Let $\Sigma_g$ be a closed orientable surface of genus $g$ on page 36 of this paper. It is asserted that for a finite group $Q$, a homomorphism $\pi_1(\Sigma_g)\rightarrow Q$ determines an element in $H_2(Q,\mathbb{Z})$.
How does this work? This is especially confusing to me, since they don't even specify the action of $Q$ on $\mathbb{Z}$, and the homology group doesn't seem to include the data of $\pi_1(\Sigma_g)$ at all.
On
First of all notice that $\Sigma_g$ is obtained from a bouquet of $2g$ circles $B=S^1 \vee \dots \vee S^1$ by adding a unique two-cell $D$ via a certain gluing map $\varphi: \partial D \to B$.
Let $X$ denote a CW-complex with the homotopy tipe of a $K(Q,1)$ (i.e. suppose that $\pi_1(X)=Q$ and $\pi_i(X)=0$ for $i \geq 2$) so that $H_*(Q, \mathbb{Z})=H_*(X, \mathbb{Z})$. Up to collapsing a maximal tree of the one-skeleton of $X$, one can suppose that the one-skeleton of $X$ is also a bouquet of circles. We will use the base points of these bouquets as base points of the various homotopy groups appearing.
A group homomorphism $u: \pi_1(\Sigma_g) \to Q = \pi_1(X)$ gives a base point preserving map $B \to X$: for each circle $\gamma$ of $B$ we get a map $u(\gamma): (S^1, 1) \to (X, \text{base point)}$, and the collection of these maps descends to a map $f: B \to X$.
Now, since $f\varphi: \partial D \to X$ is homotopically trivial, the map $f: B \to X $ estends to a map $\tilde{f}: \Sigma_g \to X$ and we can consider the map induced in homology $\tilde{f}_*: H_2(\Sigma_g, \mathbb{Z}) \to H_2(X, \mathbb{Z})= H_2(Q, \mathbb{Z})$.
I guess that the desired element is given by $\alpha=\tilde{f}_*(\mu)\in H_2(Q, \mathbb{Z})$, where $\mu\in H_2(\Sigma_g, \mathbb{Z})=\mathbb{Z}$ denotes an orientation class of $\Sigma_g$.

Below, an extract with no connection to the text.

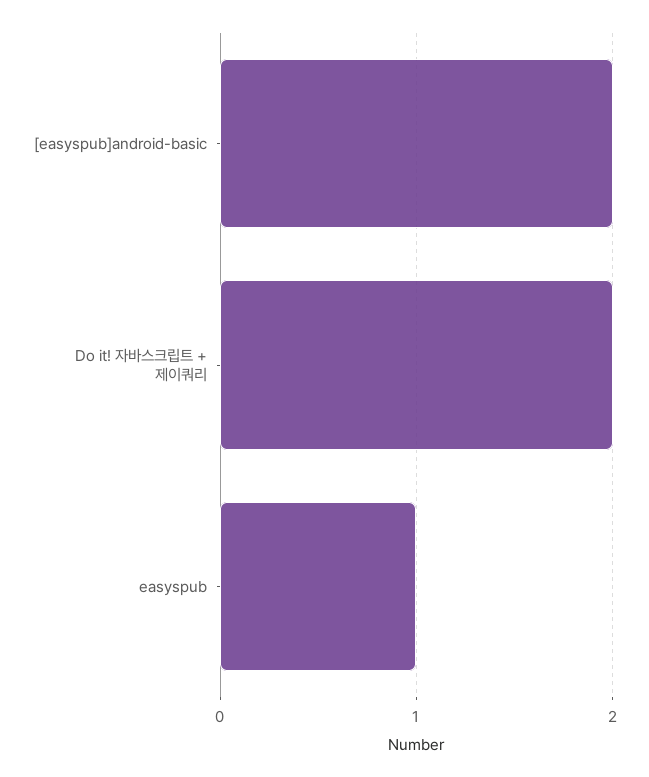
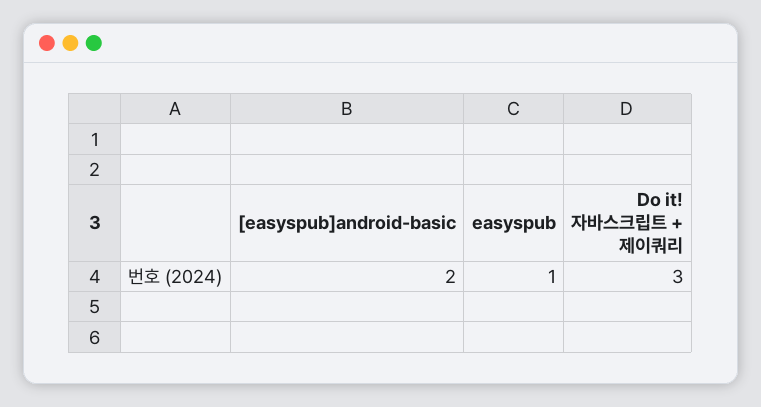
Do it! 자바스크립트 + 제이쿼리: 2 -> 3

PS: notice that $\alpha$ (only defined up to a sign if you don't choose an orientation) depends only on the homomorphism $u: \pi_1(\Sigma_g) \to Q$ since at each point the construction is essentially unique up to homotopy.
Very generally, given a homomorphism $G\to H$ of groups, there is an induced homomorphism $H_n(G,\mathbb{Z})\to H_n(H,\mathbb{Z})$ on homology (here the actions of the groups on $\mathbb{Z}$ are trivial). In your case, you have $G=\pi_1(\Sigma_g)$, $H=Q$, and $n=2$, giving a homomorphism $H_2(\pi_1(\Sigma_g),\mathbb{Z})\to H_2(Q,\mathbb{Z})$. But $H_2(\pi_1(\Sigma_g),\mathbb{Z})=H_2(\Sigma_g,\mathbb{Z})=\mathbb{Z}$, so this is just a homomorphism $\mathbb{Z}\to H_2(Q,\mathbb{Z})$. The element in $H_2(Q,\mathbb{Z})$ we are interested in is just the image of $1\in\mathbb{Z}$ under this homomorphism.
So to answer the specific points you were concerned about, the action of $Q$ on $\mathbb{Z}$ is trivial, and the special property of $\pi_1(\Sigma_g)$ used here is that we have a chosen class in $H_2(\pi_1(\Sigma_g),\mathbb{Z})$ whose image we can take.
(The paper describes this in topological terms: a homomorphism $\pi_1(\Sigma_g)\to Q$ gives you a map of classifying spaces $B\pi_1(\Sigma_g)\to BQ$, and then you are looking at the induced map on $H_2$ of these spaces. But $B\pi_1(\Sigma_g)$ is just $\Sigma_g$, so there is a canonical class in its $H_2$ (the fundamental class), and we can take the image of this class in $H_2(BQ,\mathbb{Z})$.)